Зубы Митрий вставил в 23-м, аккурат к годовщине Октябрьского вооруженного восстания. Вернее, процесс зубной затянулся много дольше всех немаленьких революционных торжеств. Город был во флагах, шествиях и звонких митингах, и здесь же рядом, попутно, веселились рестораны, полные воспрявших духом новых буржуев и их нарядных дамочек, а Дмитрию Иванцову-Иванову на то было плевать, поскольку со страху перед зубными делами холодным потом обливался. Вставка зубов действительно оказалась делом и жутким по характеру, и очень болезненным.

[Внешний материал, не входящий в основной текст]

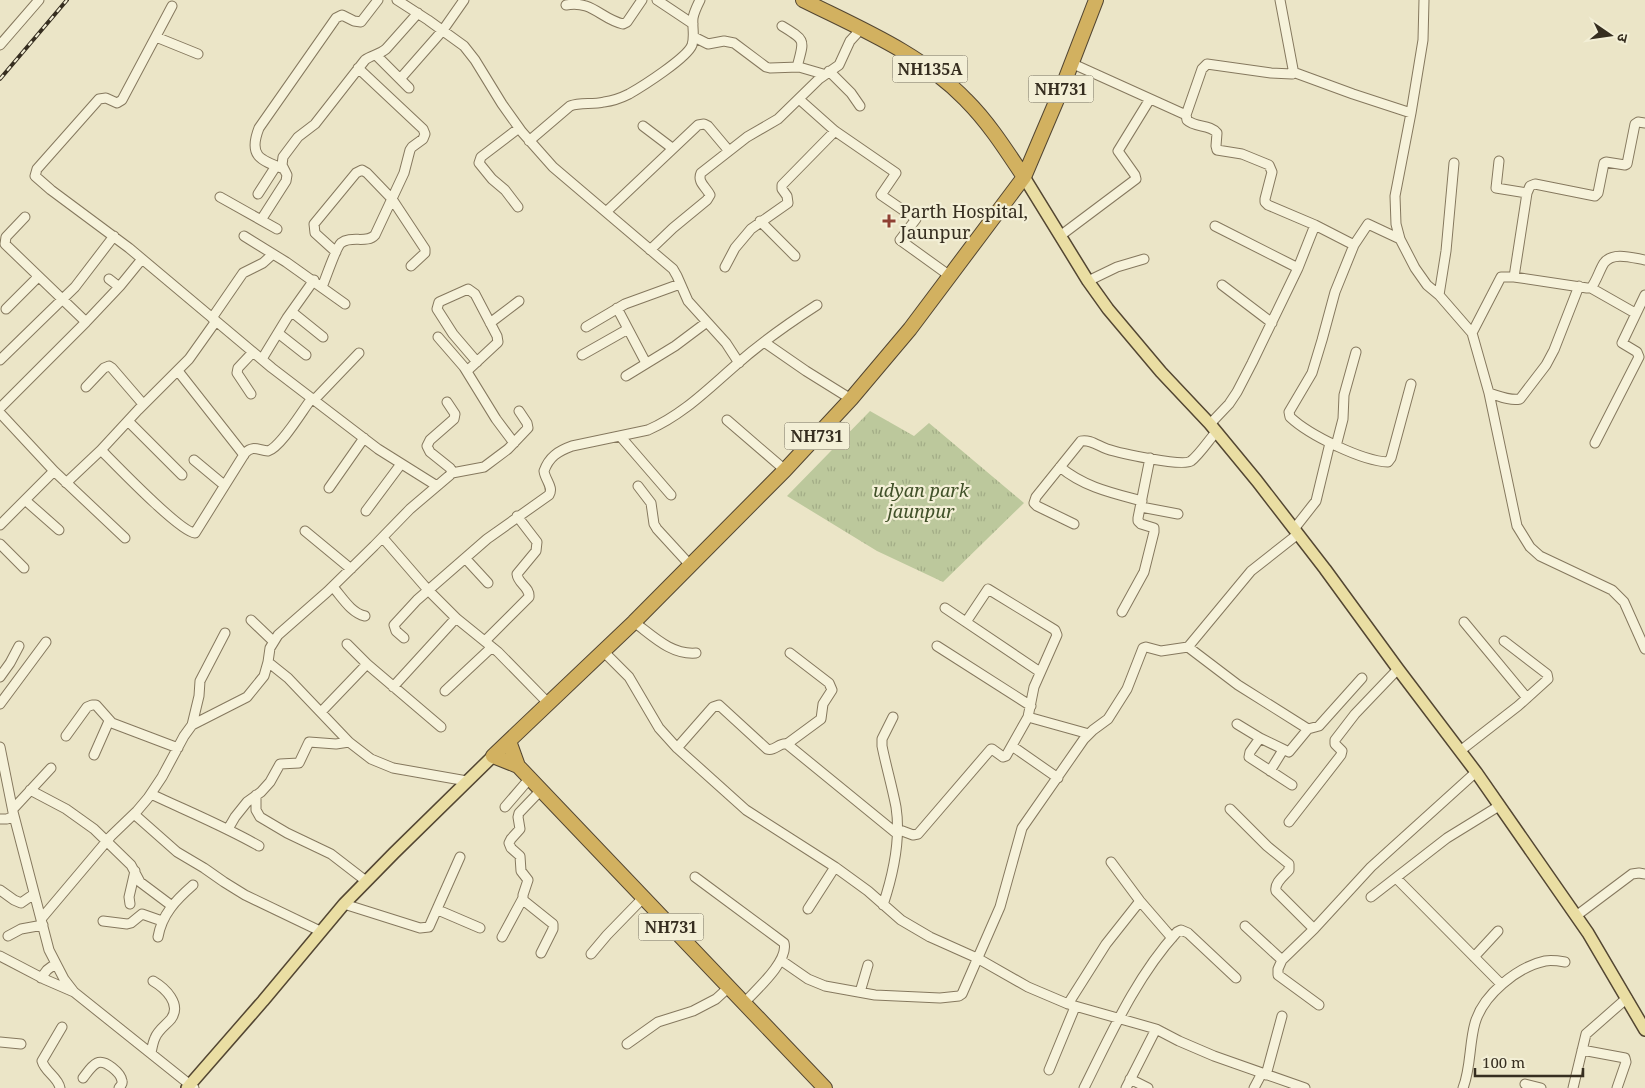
<svg xmlns="http://www.w3.org/2000/svg" width="1645" height="1088" viewBox="0 0 1645 1088" font-family="'Noto Serif','Noto Sans Devanagari',serif">
	<defs>
		<pattern id="park-tufts" width="24" height="20" patternUnits="userSpaceOnUse" patternTransform="scale(1.25)"><rect width="24" height="20" fill="#bcc89c"/><path d="M3 7l-1-3M5 7V3M7 7l1-3M15 17l-1-3M17 17v-4M19 17l1-3" fill="none" stroke="#a2ac86"/></pattern>
	</defs>
	<rect width="100%" height="100%" fill="#ebe5c7"/>
	<path fill="url(#park-tufts)" d="M 870,411 L 914,436 L 929,423 L 1024,503 L 943,582 L 877,551 L 787,496 Z"/>
	<g fill="none" stroke-linecap="round" stroke-linejoin="round">
		<g stroke="#85785e" stroke-width="11">
			<path id="minor" d="M 397,0 L 428,20 L 464,46 L 475,60 L 502,104 L 522,132 L 553,167 L 673,269 L 677,276 L 688,301 L 726,343 L 739,363
				M 657,0 L 693,24
				M 1280,0 L 1293,69 L 1292,74 L 1271,73 L 1207,64 L 1202,69 L 1186,115 L 1187,120 C 1195,128 1210,124 1217,133 L 1216,146 L 1217,150 L 1242,154 L 1269,165 L 1272,172 L 1265,199 L 1265,202 L 1268,205 L 1315,225 L 1354,245 L 1368,224 L 1400,239
				M 1424,0 L 1423,40 L 1411,113 L 1395,196 L 1396,224 L 1400,239 L 1415,268 L 1427,285 L 1439,295 L 1472,333 L 1489,393 L 1517,526 L 1530,547 L 1540,556 L 1612,590 L 1624,602 L 1645,649
				M 566,5 C 592,0 601,19 623,24 L 627,22 L 642,0
				M 172,6 L 122,100 L 117,103 L 106,98 L 99,99 L 37,169 L 35,176 L 51,190 L 129,248 L 272,368 L 378,449 L 437,486
				M 782,26 C 807,41 804,40 797,67
				M 156,37 L 198,54
				M 694,37 L 708,44 L 724,41 L 734,43 L 766,67 L 770,68 L 799,67 L 823,74
				M 0,45 L 39,0
				M 376,55 L 409,88
				M 1071,63 L 1186,115
				M 829,71 L 851,93 L 860,106
				M 1293,72 L 1353,94 L 1411,113
				M 400,79 L 443,30 L 464,0
				M 799,99 L 835,131 L 896,173 L 881,195 L 916,219 L 900,240 L 950,276
				M 643,126 L 672,148
				M 529,141 L 570,106 C 581,102 592,105 604,102 C 612,101 621,98 629,94 C 643,86 687,58 692,45 C 695,36 692,27 693,18 C 694,12 697,6 700,0
				M 1499,161 L 1496,188 L 1527,193
				M 284,169 C 260,160 248,156 259,128 L 336,18 L 342,15 L 354,21 L 361,22 L 378,0
				M 258,194 L 276,166
				M 220,197 L 277,229
				M 518,207 L 505,190 L 492,179 L 479,163 L 481,157 L 519,128
				M 606,212 L 698,125 L 704,124 L 708,126 L 729,151
				M 261,220 L 286,181 L 287,175 L 282,165 L 283,157 L 298,137 L 315,124 L 365,60 C 371,55 379,55 386,49 L 418,13
				M 760,221 L 795,256
				M 1215,226 L 1298,268
				M 244,236 L 286,262 L 345,304
				M 1060,236 L 1136,179 L 1135,175 L 1118,151 L 1150,99
				M 1354,245 L 1335,292 L 1322,340 L 1312,373 L 1289,412 L 1290,417 C 1309,435 1362,461 1388,462 L 1391,458 L 1411,384
				M 650,250 L 673,228 L 707,200 L 710,195 C 706,187 697,182 701,173 L 747,137 L 778,119 L 819,79 L 839,65 L 850,41 L 861,29
				M 336,252 L 315,233 L 314,224 L 356,173 L 362,170 L 367,173 L 392,199 L 425,249 L 425,253 L 411,266
				M 725,267 L 735,248 L 751,229 L 788,203 L 787,196 L 782,189 L 782,185 L 835,131
				M 1514,277 L 1527,193 L 1530,186 L 1535,184 L 1595,196 L 1598,193 L 1604,163 L 1606,162 L 1625,165 L 1627,164 L 1635,124 L 1638,122 L 1645,123
				M 109,279 L 118,286 L 120,286 L 142,259
				M 1088,281 L 1117,267 L 1144,259
				M 1222,285 L 1272,323
				M 322,287 C 326,278 336,247 341,243 C 351,235 367,244 375,235 L 404,173 L 410,150 L 412,147 L 423,139 L 425,134 L 423,129 L 358,68
				M 1591,288 L 1635,313
				M 1439,295 L 1446,251 L 1454,163
				M 617,308 L 646,363
				M 6,309 L 38,277
				M 292,312 L 323,337
				M 212,318 L 243,273 L 263,263 L 273,254
				M 86,322 L 120,286
				M 490,323 L 519,301
				M 586,327 L 625,304 L 680,284
				M 278,333 L 306,355
				M 1472,333 L 1501,277 L 1514,277 L 1587,288 L 1591,288 C 1597,280 1599,271 1604,263 C 1613,251 1633,258 1645,260
				M 438,337 L 464,367 L 496,419 L 514,443
				M 764,342 L 806,371 L 851,399
				M 582,355 L 628,329
				M 262,359 L 287,318 L 314,280
				M 0,360 L 75,287 L 114,236
				M 178,371 L 244,455
				M 467,371 L 496,344 L 498,342 L 497,336 L 475,294 L 468,289 L 439,302 L 437,309 L 453,334 L 477,362
				M 626,376 L 675,346 L 707,322
				M 86,387 L 104,368 L 109,366 L 112,368 L 143,404
				M 1489,393 C 1499,396 1510,401 1520,399 L 1546,365 L 1554,350 L 1579,286
				M 251,394 L 237,373 L 238,368 L 253,352
				M 314,400 L 359,353
				M 0,408 L 86,322 L 5,244 L 6,237 L 25,217
				M 0,413 L 54,471 L 125,538
				M 727,420 L 785,470
				M 128,421 L 182,475
				M 1210,424 L 1229,404 L 1237,392 L 1252,363 L 1298,268 L 1315,225
				M 620,436 L 671,495
				M 1595,443 L 1639,357 L 1637,352 L 1622,343 L 1645,295
				M 1336,446 L 1343,419 L 1344,395 L 1356,352
				M 101,450 C 115,464 180,532 195,533 L 245,453 C 253,445 258,450 268,451 C 281,447 302,411 312,398
				M 194,460 L 224,485
				M 1060,467 C 1084,487 1112,493 1142,501
				M 452,473 L 484,467 L 508,449 L 528,428 L 527,423 L 519,411
				M 66,483 L 101,450 L 138,410 L 189,359 L 216,321
				M 638,486 L 651,503 L 654,524 L 657,529 L 690,565
				M 329,488 L 364,438
				M 25,500 L 59,530
				M 1141,507 L 1178,514
				M 366,511 L 401,464
				M 1074,524 L 1037,506 L 1034,503 L 1036,497 L 1081,441 C 1090,439 1098,446 1107,449 C 1119,453 1182,467 1191,461 C 1199,455 1209,440 1216,432
				M 0,525 L 54,471
				M 1294,529 L 1316,501 L 1330,443
				M 305,531 L 351,569
				M 383,538 L 428,590 L 456,618 L 498,652 L 549,704
				M 0,544 L 24,568
				M 465,558 L 488,583
				M 333,587 C 342,597 351,613 365,616
				M 945,608 L 1040,672
				M 1122,612 L 1144,572 L 1154,532 L 1154,528 L 1141,524 L 1138,521 L 1138,518 L 1150,458
				M 251,620 L 273,641
				M 634,622 C 653,636 671,655 696,653
				M 1464,622 L 1527,698
				M 404,638 L 396,631 L 394,625 L 417,600 L 487,539 L 549,495 C 554,487 545,480 544,471 C 549,457 558,451 572,446 L 648,430 C 683,415 709,388 737,364 C 762,342 789,323 817,305
				M 485,641 L 529,597 C 530,587 518,584 517,574 L 536,551 L 537,542 L 517,516
				M 347,644 L 367,664 L 441,727
				M 937,646 L 1031,706
				M 1188,647 L 1238,685 L 1308,729 L 1319,726 L 1362,678
				M 603,651 L 629,677 L 659,728 L 677,748 L 746,810 L 835,867 L 868,891 L 901,920 L 930,937 L 977,958 L 1028,987 L 1068,1004 L 1156,1029 L 1179,1041 L 1214,1056 L 1305,1088
				M 268,662 L 288,678 L 349,742 L 371,759 L 393,768 L 467,781
				M 0,677 L 10,663 L 19,646
				M 393,687 L 456,618
				M 445,691 L 492,647
				M 0,704 L 46,642
				M 321,712 L 367,664
				M 1028,717 L 1089,734
				M 1237,724 L 1260,738 L 1289,752 L 1308,729
				M 192,725 L 199,696 L 200,681 L 225,633
				M 66,736 L 87,707 L 92,705 L 96,705 L 112,723 L 178,748
				M 1260,738 L 1250,752 L 1249,757 L 1292,785
				M 787,744 L 821,719 L 823,704 L 832,690 L 829,683 L 790,653
				M 1012,746 L 1058,778
				M 0,747 L 13,812 L 49,950 L 64,979 L 74,992 L 194,1088
				M 677,748 L 713,707 L 719,705 L 767,749 C 775,752 779,742 787,744 L 896,833
				M 1460,751 L 1518,706 L 1548,679 L 1547,674 L 1504,641
				M 94,755 L 109,721
				M 1270,771 L 1283,750
				M 30,790 L 66,809 L 94,829 L 131,865 L 140,882 L 172,906
				M 541,790 L 519,813 L 518,817 L 520,829 L 511,839 L 509,843 L 511,848 L 520,856 L 521,871 L 528,880 L 523,895 L 523,900 L 553,924 L 553,929 L 541,953
				M 151,794 C 187,811 224,826 259,846
				M 256,795 L 256,810 L 260,817 L 287,833 L 331,854 L 366,881
				M 505,807 L 530,778
				M 13,809 L 51,768
				M 1230,809 L 1267,846 L 1289,864 L 1289,870 C 1284,876 1274,883 1276,891 L 1314,929
				M 134,814 L 177,852 L 204,868 L 224,882 L 245,895 L 320,931
				M 0,819 L 7,819 L 14,816
				M 1289,822 L 1341,755 L 1342,751 L 1335,744 L 1335,740 L 1355,714 L 1398,669
				M 228,829 L 235,817 L 247,802 L 261,792 L 270,782 L 280,764 L 299,763 L 309,742 L 336,744 L 349,742
				M 897,829 L 913,835 L 918,834 L 991,749 L 992,749 L 1003,757 L 1006,756 L 1028,717 L 1034,687 L 1057,635 L 1055,630 L 988,589 L 966,622
				M 1111,862 L 1140,901 L 1172,938
				M 695,877 L 784,943 C 789,961 756,990 744,1003
				M 1396,878 L 1501,984
				M 0,890 L 14,900 L 21,903 L 34,894
				M 1371,897 L 1447,838 L 1499,806
				M 130,904 L 129,897 L 135,871
				M 344,904 L 420,928 L 429,927 L 460,857
				M 883,905 C 893,875 901,839 896,807 C 892,786 886,766 882,746 L 882,739 L 893,717
				M 808,909 L 835,867
				M 438,910 L 480,928
				M 1576,916 L 1632,874 L 1639,873 L 1645,874
				M 41,919 L 111,836 L 137,811 L 148,798 L 162,777 L 184,736 L 192,725 L 247,697 L 264,676 L 268,662 L 270,648 L 278,635 L 327,592 L 374,546 L 410,509 L 450,475 L 452,471 L 450,468 L 430,452 L 427,446 L 430,440 L 454,419 L 455,414 L 447,402
				M 103,921 L 127,924 L 131,923 L 142,914 L 162,921
				M 1245,926 L 1282,960
				M 8,936 L 21,929 L 43,925
				M 158,937 C 162,914 176,900 193,885
				M 502,937 L 523,898
				M 591,954 L 607,935 L 643,898
				M 0,956 L 44,979 L 74,992
				M 1474,957 L 1498,931
				M 782,961 L 808,979 L 825,986 L 875,995 L 940,998 L 959,996 L 962,994 L 1000,907 L 1022,828 L 1084,739 L 1093,730 L 1108,719 L 1127,689 L 1143,648 L 1146,647 L 1161,651 L 1188,647 L 1251,571 L 1298,534
				M 41,978 L 47,970 L 55,964
				M 860,992 L 868,965
				M 1068,1004 L 1106,944 L 1140,901
				M 1319,1005 L 1278,975 L 1278,969 L 1282,960 L 1314,929 L 1371,867 L 1476,772
				M 0,1042 L 21,1044
				M 627,1044 L 658,1022 L 693,1011 L 716,999 L 728,988
				M 1582,1050 L 1625,1058 L 1626,1062 L 1617,1088
				M 151,1053 C 152,1048 153,1042 155,1038 C 158,1030 166,1025 171,1019 C 182,1004 165,988 153,981
				M 1049,1070 L 1075,1007
				M 1266,1075 L 1282,1016
				M 83,1078 C 87,1073 91,1066 97,1063 C 105,1059 121,1073 122,1081 C 123,1084 121,1085 119,1088
				M 1130,1079 L 1148,1088
				M 1525,1084 L 1541,1088
				M 60,1088 C 58,1077 45,1072 42,1061 L 62,1027
				M 1084,1088 C 1111,1034 1136,977 1177,932 L 1181,930 L 1188,933 L 1236,978
				M 1126,1088 L 1156,1029
				M 1254,1088 L 1262,1073
				M 1463,1088 C 1471,1068 1469,1044 1475,1023 C 1483,995 1517,967 1545,961 C 1551,960 1559,961 1565,962
				M 1573,1088 L 1586,1034 L 1627,998"/>
		</g>
		<g stroke="#534632" stroke-width="14">
			<path id="major" d="M 1024,177 L 1088,281 L 1108,309 L 1161,372 L 1210,424 L 1257,481 L 1325,569 L 1398,669 L 1476,772 L 1588,933 L 1645,1030
				M 187,1088 L 263,1001 L 344,904 L 394,853 L 493,756"/>
		</g>
		<g stroke="#534632" stroke-width="16">
			<path id="highway" d="M 803,0 C 859,28 922,54 966,100 C 989,123 1006,150 1024,177
				M 509,741 L 518,766 L 825,1088
				M 518,766 L 493,756 L 634,622 L 785,470 L 851,399 L 910,329 L 1024,177 L 1064,83 L 1096,0"/>
		</g>
		<use href="#minor" stroke="#f6f2da" stroke-width="9"/>
		<use href="#major" stroke="#eadea3" stroke-width="11"/>
		<use href="#highway" stroke="#d2b160" stroke-width="14"/>
		<g stroke="#362e20" stroke-width="4">
			<path id="rail" d="M 0,79 L 67,0"/>
		</g>
		<use href="#rail" stroke="#f3efd6" stroke-width="2" stroke-dasharray="5.5" stroke-linecap="butt"/>
	</g>
	<path fill="#8f4033" stroke="#f3efd6" stroke-width="2" d="M886.5 213.5h5v5h5v5h-5v5h-5v-5h-5v-5h5z"/>
	<g text-anchor="middle" dominant-baseline="central" stroke-width="4.5" stroke-linejoin="round" paint-order="stroke">
		<g fill="#f3efd6" stroke="#6f6857" stroke-width="1">
			<rect x="892.5" y="55.5" width="75" height="27" rx="4"/>
			<rect x="1028.5" y="75.5" width="65" height="27" rx="4"/>
			<rect x="784.5" y="422.5" width="65" height="27" rx="4"/>
			<rect x="638.5" y="913.5" width="65" height="27" rx="4"/>
		</g>
		<g font-size="16" font-weight="bold" fill="#362e20">
			<text x="930" y="69">NH135A</text>
			<text x="1061" y="89">NH731</text>
			<text x="817" y="436">NH731</text>
			<text x="671" y="927">NH731</text>
		</g>
		<g font-size="18" fill="#362e20" stroke="#f3efd6" text-anchor="start">
			<text x="900" y="211">Parth Hospital,<tspan x="900" dy="21">Jaunpur</tspan></text>
		</g>
		<g font-size="18" font-style="italic" fill="#415129" stroke="#f3efd6">
			<text x="921" y="490">udyan park<tspan x="921" dy="21">jaunpur</tspan></text>
		</g>
	</g>
	<g transform="translate(1610 35) rotate(103)" stroke="#f3efd6" stroke-width="4" paint-order="stroke">
	<path d="M0-4L9 19L0 12L-9 19Z" fill="#362e20"/>
	<text y="-8" font-size="14" font-weight="bold" text-anchor="middle" fill="#362e20">उ</text>
	</g>
	<path d="M1475 1068v8h108v-8" fill="none" stroke="#362e20" stroke-width="2.5"/>
	<text x="1482" y="1068" font-size="15" fill="#362e20" stroke="#f3efd6" stroke-width="4" paint-order="stroke">100 m</text>
</svg>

Одни корни нужно было вырывать, другие подтачивать — кошмар! Тут уж о пулеметном бое как о спасении и избавлении вспоминалось.
…— Ну как вам? — спросил зубник, еще относительно молодой человек, именующийся Аркадием Аркадьевичем Шулем.
— Ничего, — прошамкал Митрий. — Впереди не смыкает.
— Это пока первая примерка, подгоним в идеал. Даже не сомневайтесь.
Митрий сомневался, даже очень. Годного зубника искал сам, наводил справки, перебирал кандидатуры и оценивал. На «малине» ржали — «Митька не иначе жениться на том докторе удумал». Дырный отшучивался, потом взял одного громкого шутника за кадык, заставил себе в пасть глянуть. Тут охрипший острословец признал, что дело важное. Собственно, тогда Фира и подсказала адресок не знаменитого, но толкового зубтехника гражданина Шуля.
Можно сказать, спасли человека
…— Как? — с гордостью уточнил Аркадий Аркадьевич.
— Прямо как свои, — с восторгом признал Митрий.
— Как свои и будут. Уж поверьте слову специалиста. Родные зубы у вас хорошие, крепкие, случай был печальный, это да-с. Но исправлено! Проживете сто двадцать лет с этими зубками, умирать будете, внукам о технике Шуле расскажете. Надеюсь, с благодарностью. Отличные зубы. Естественно, золотые или фарфоровые были бы много элегантнее. Но жизнь-то сейчас какая? Стальная жизнь, кусачая, во всех смыслах этого слова. Железо и надежнее, и политически вернее. Не пожалеете.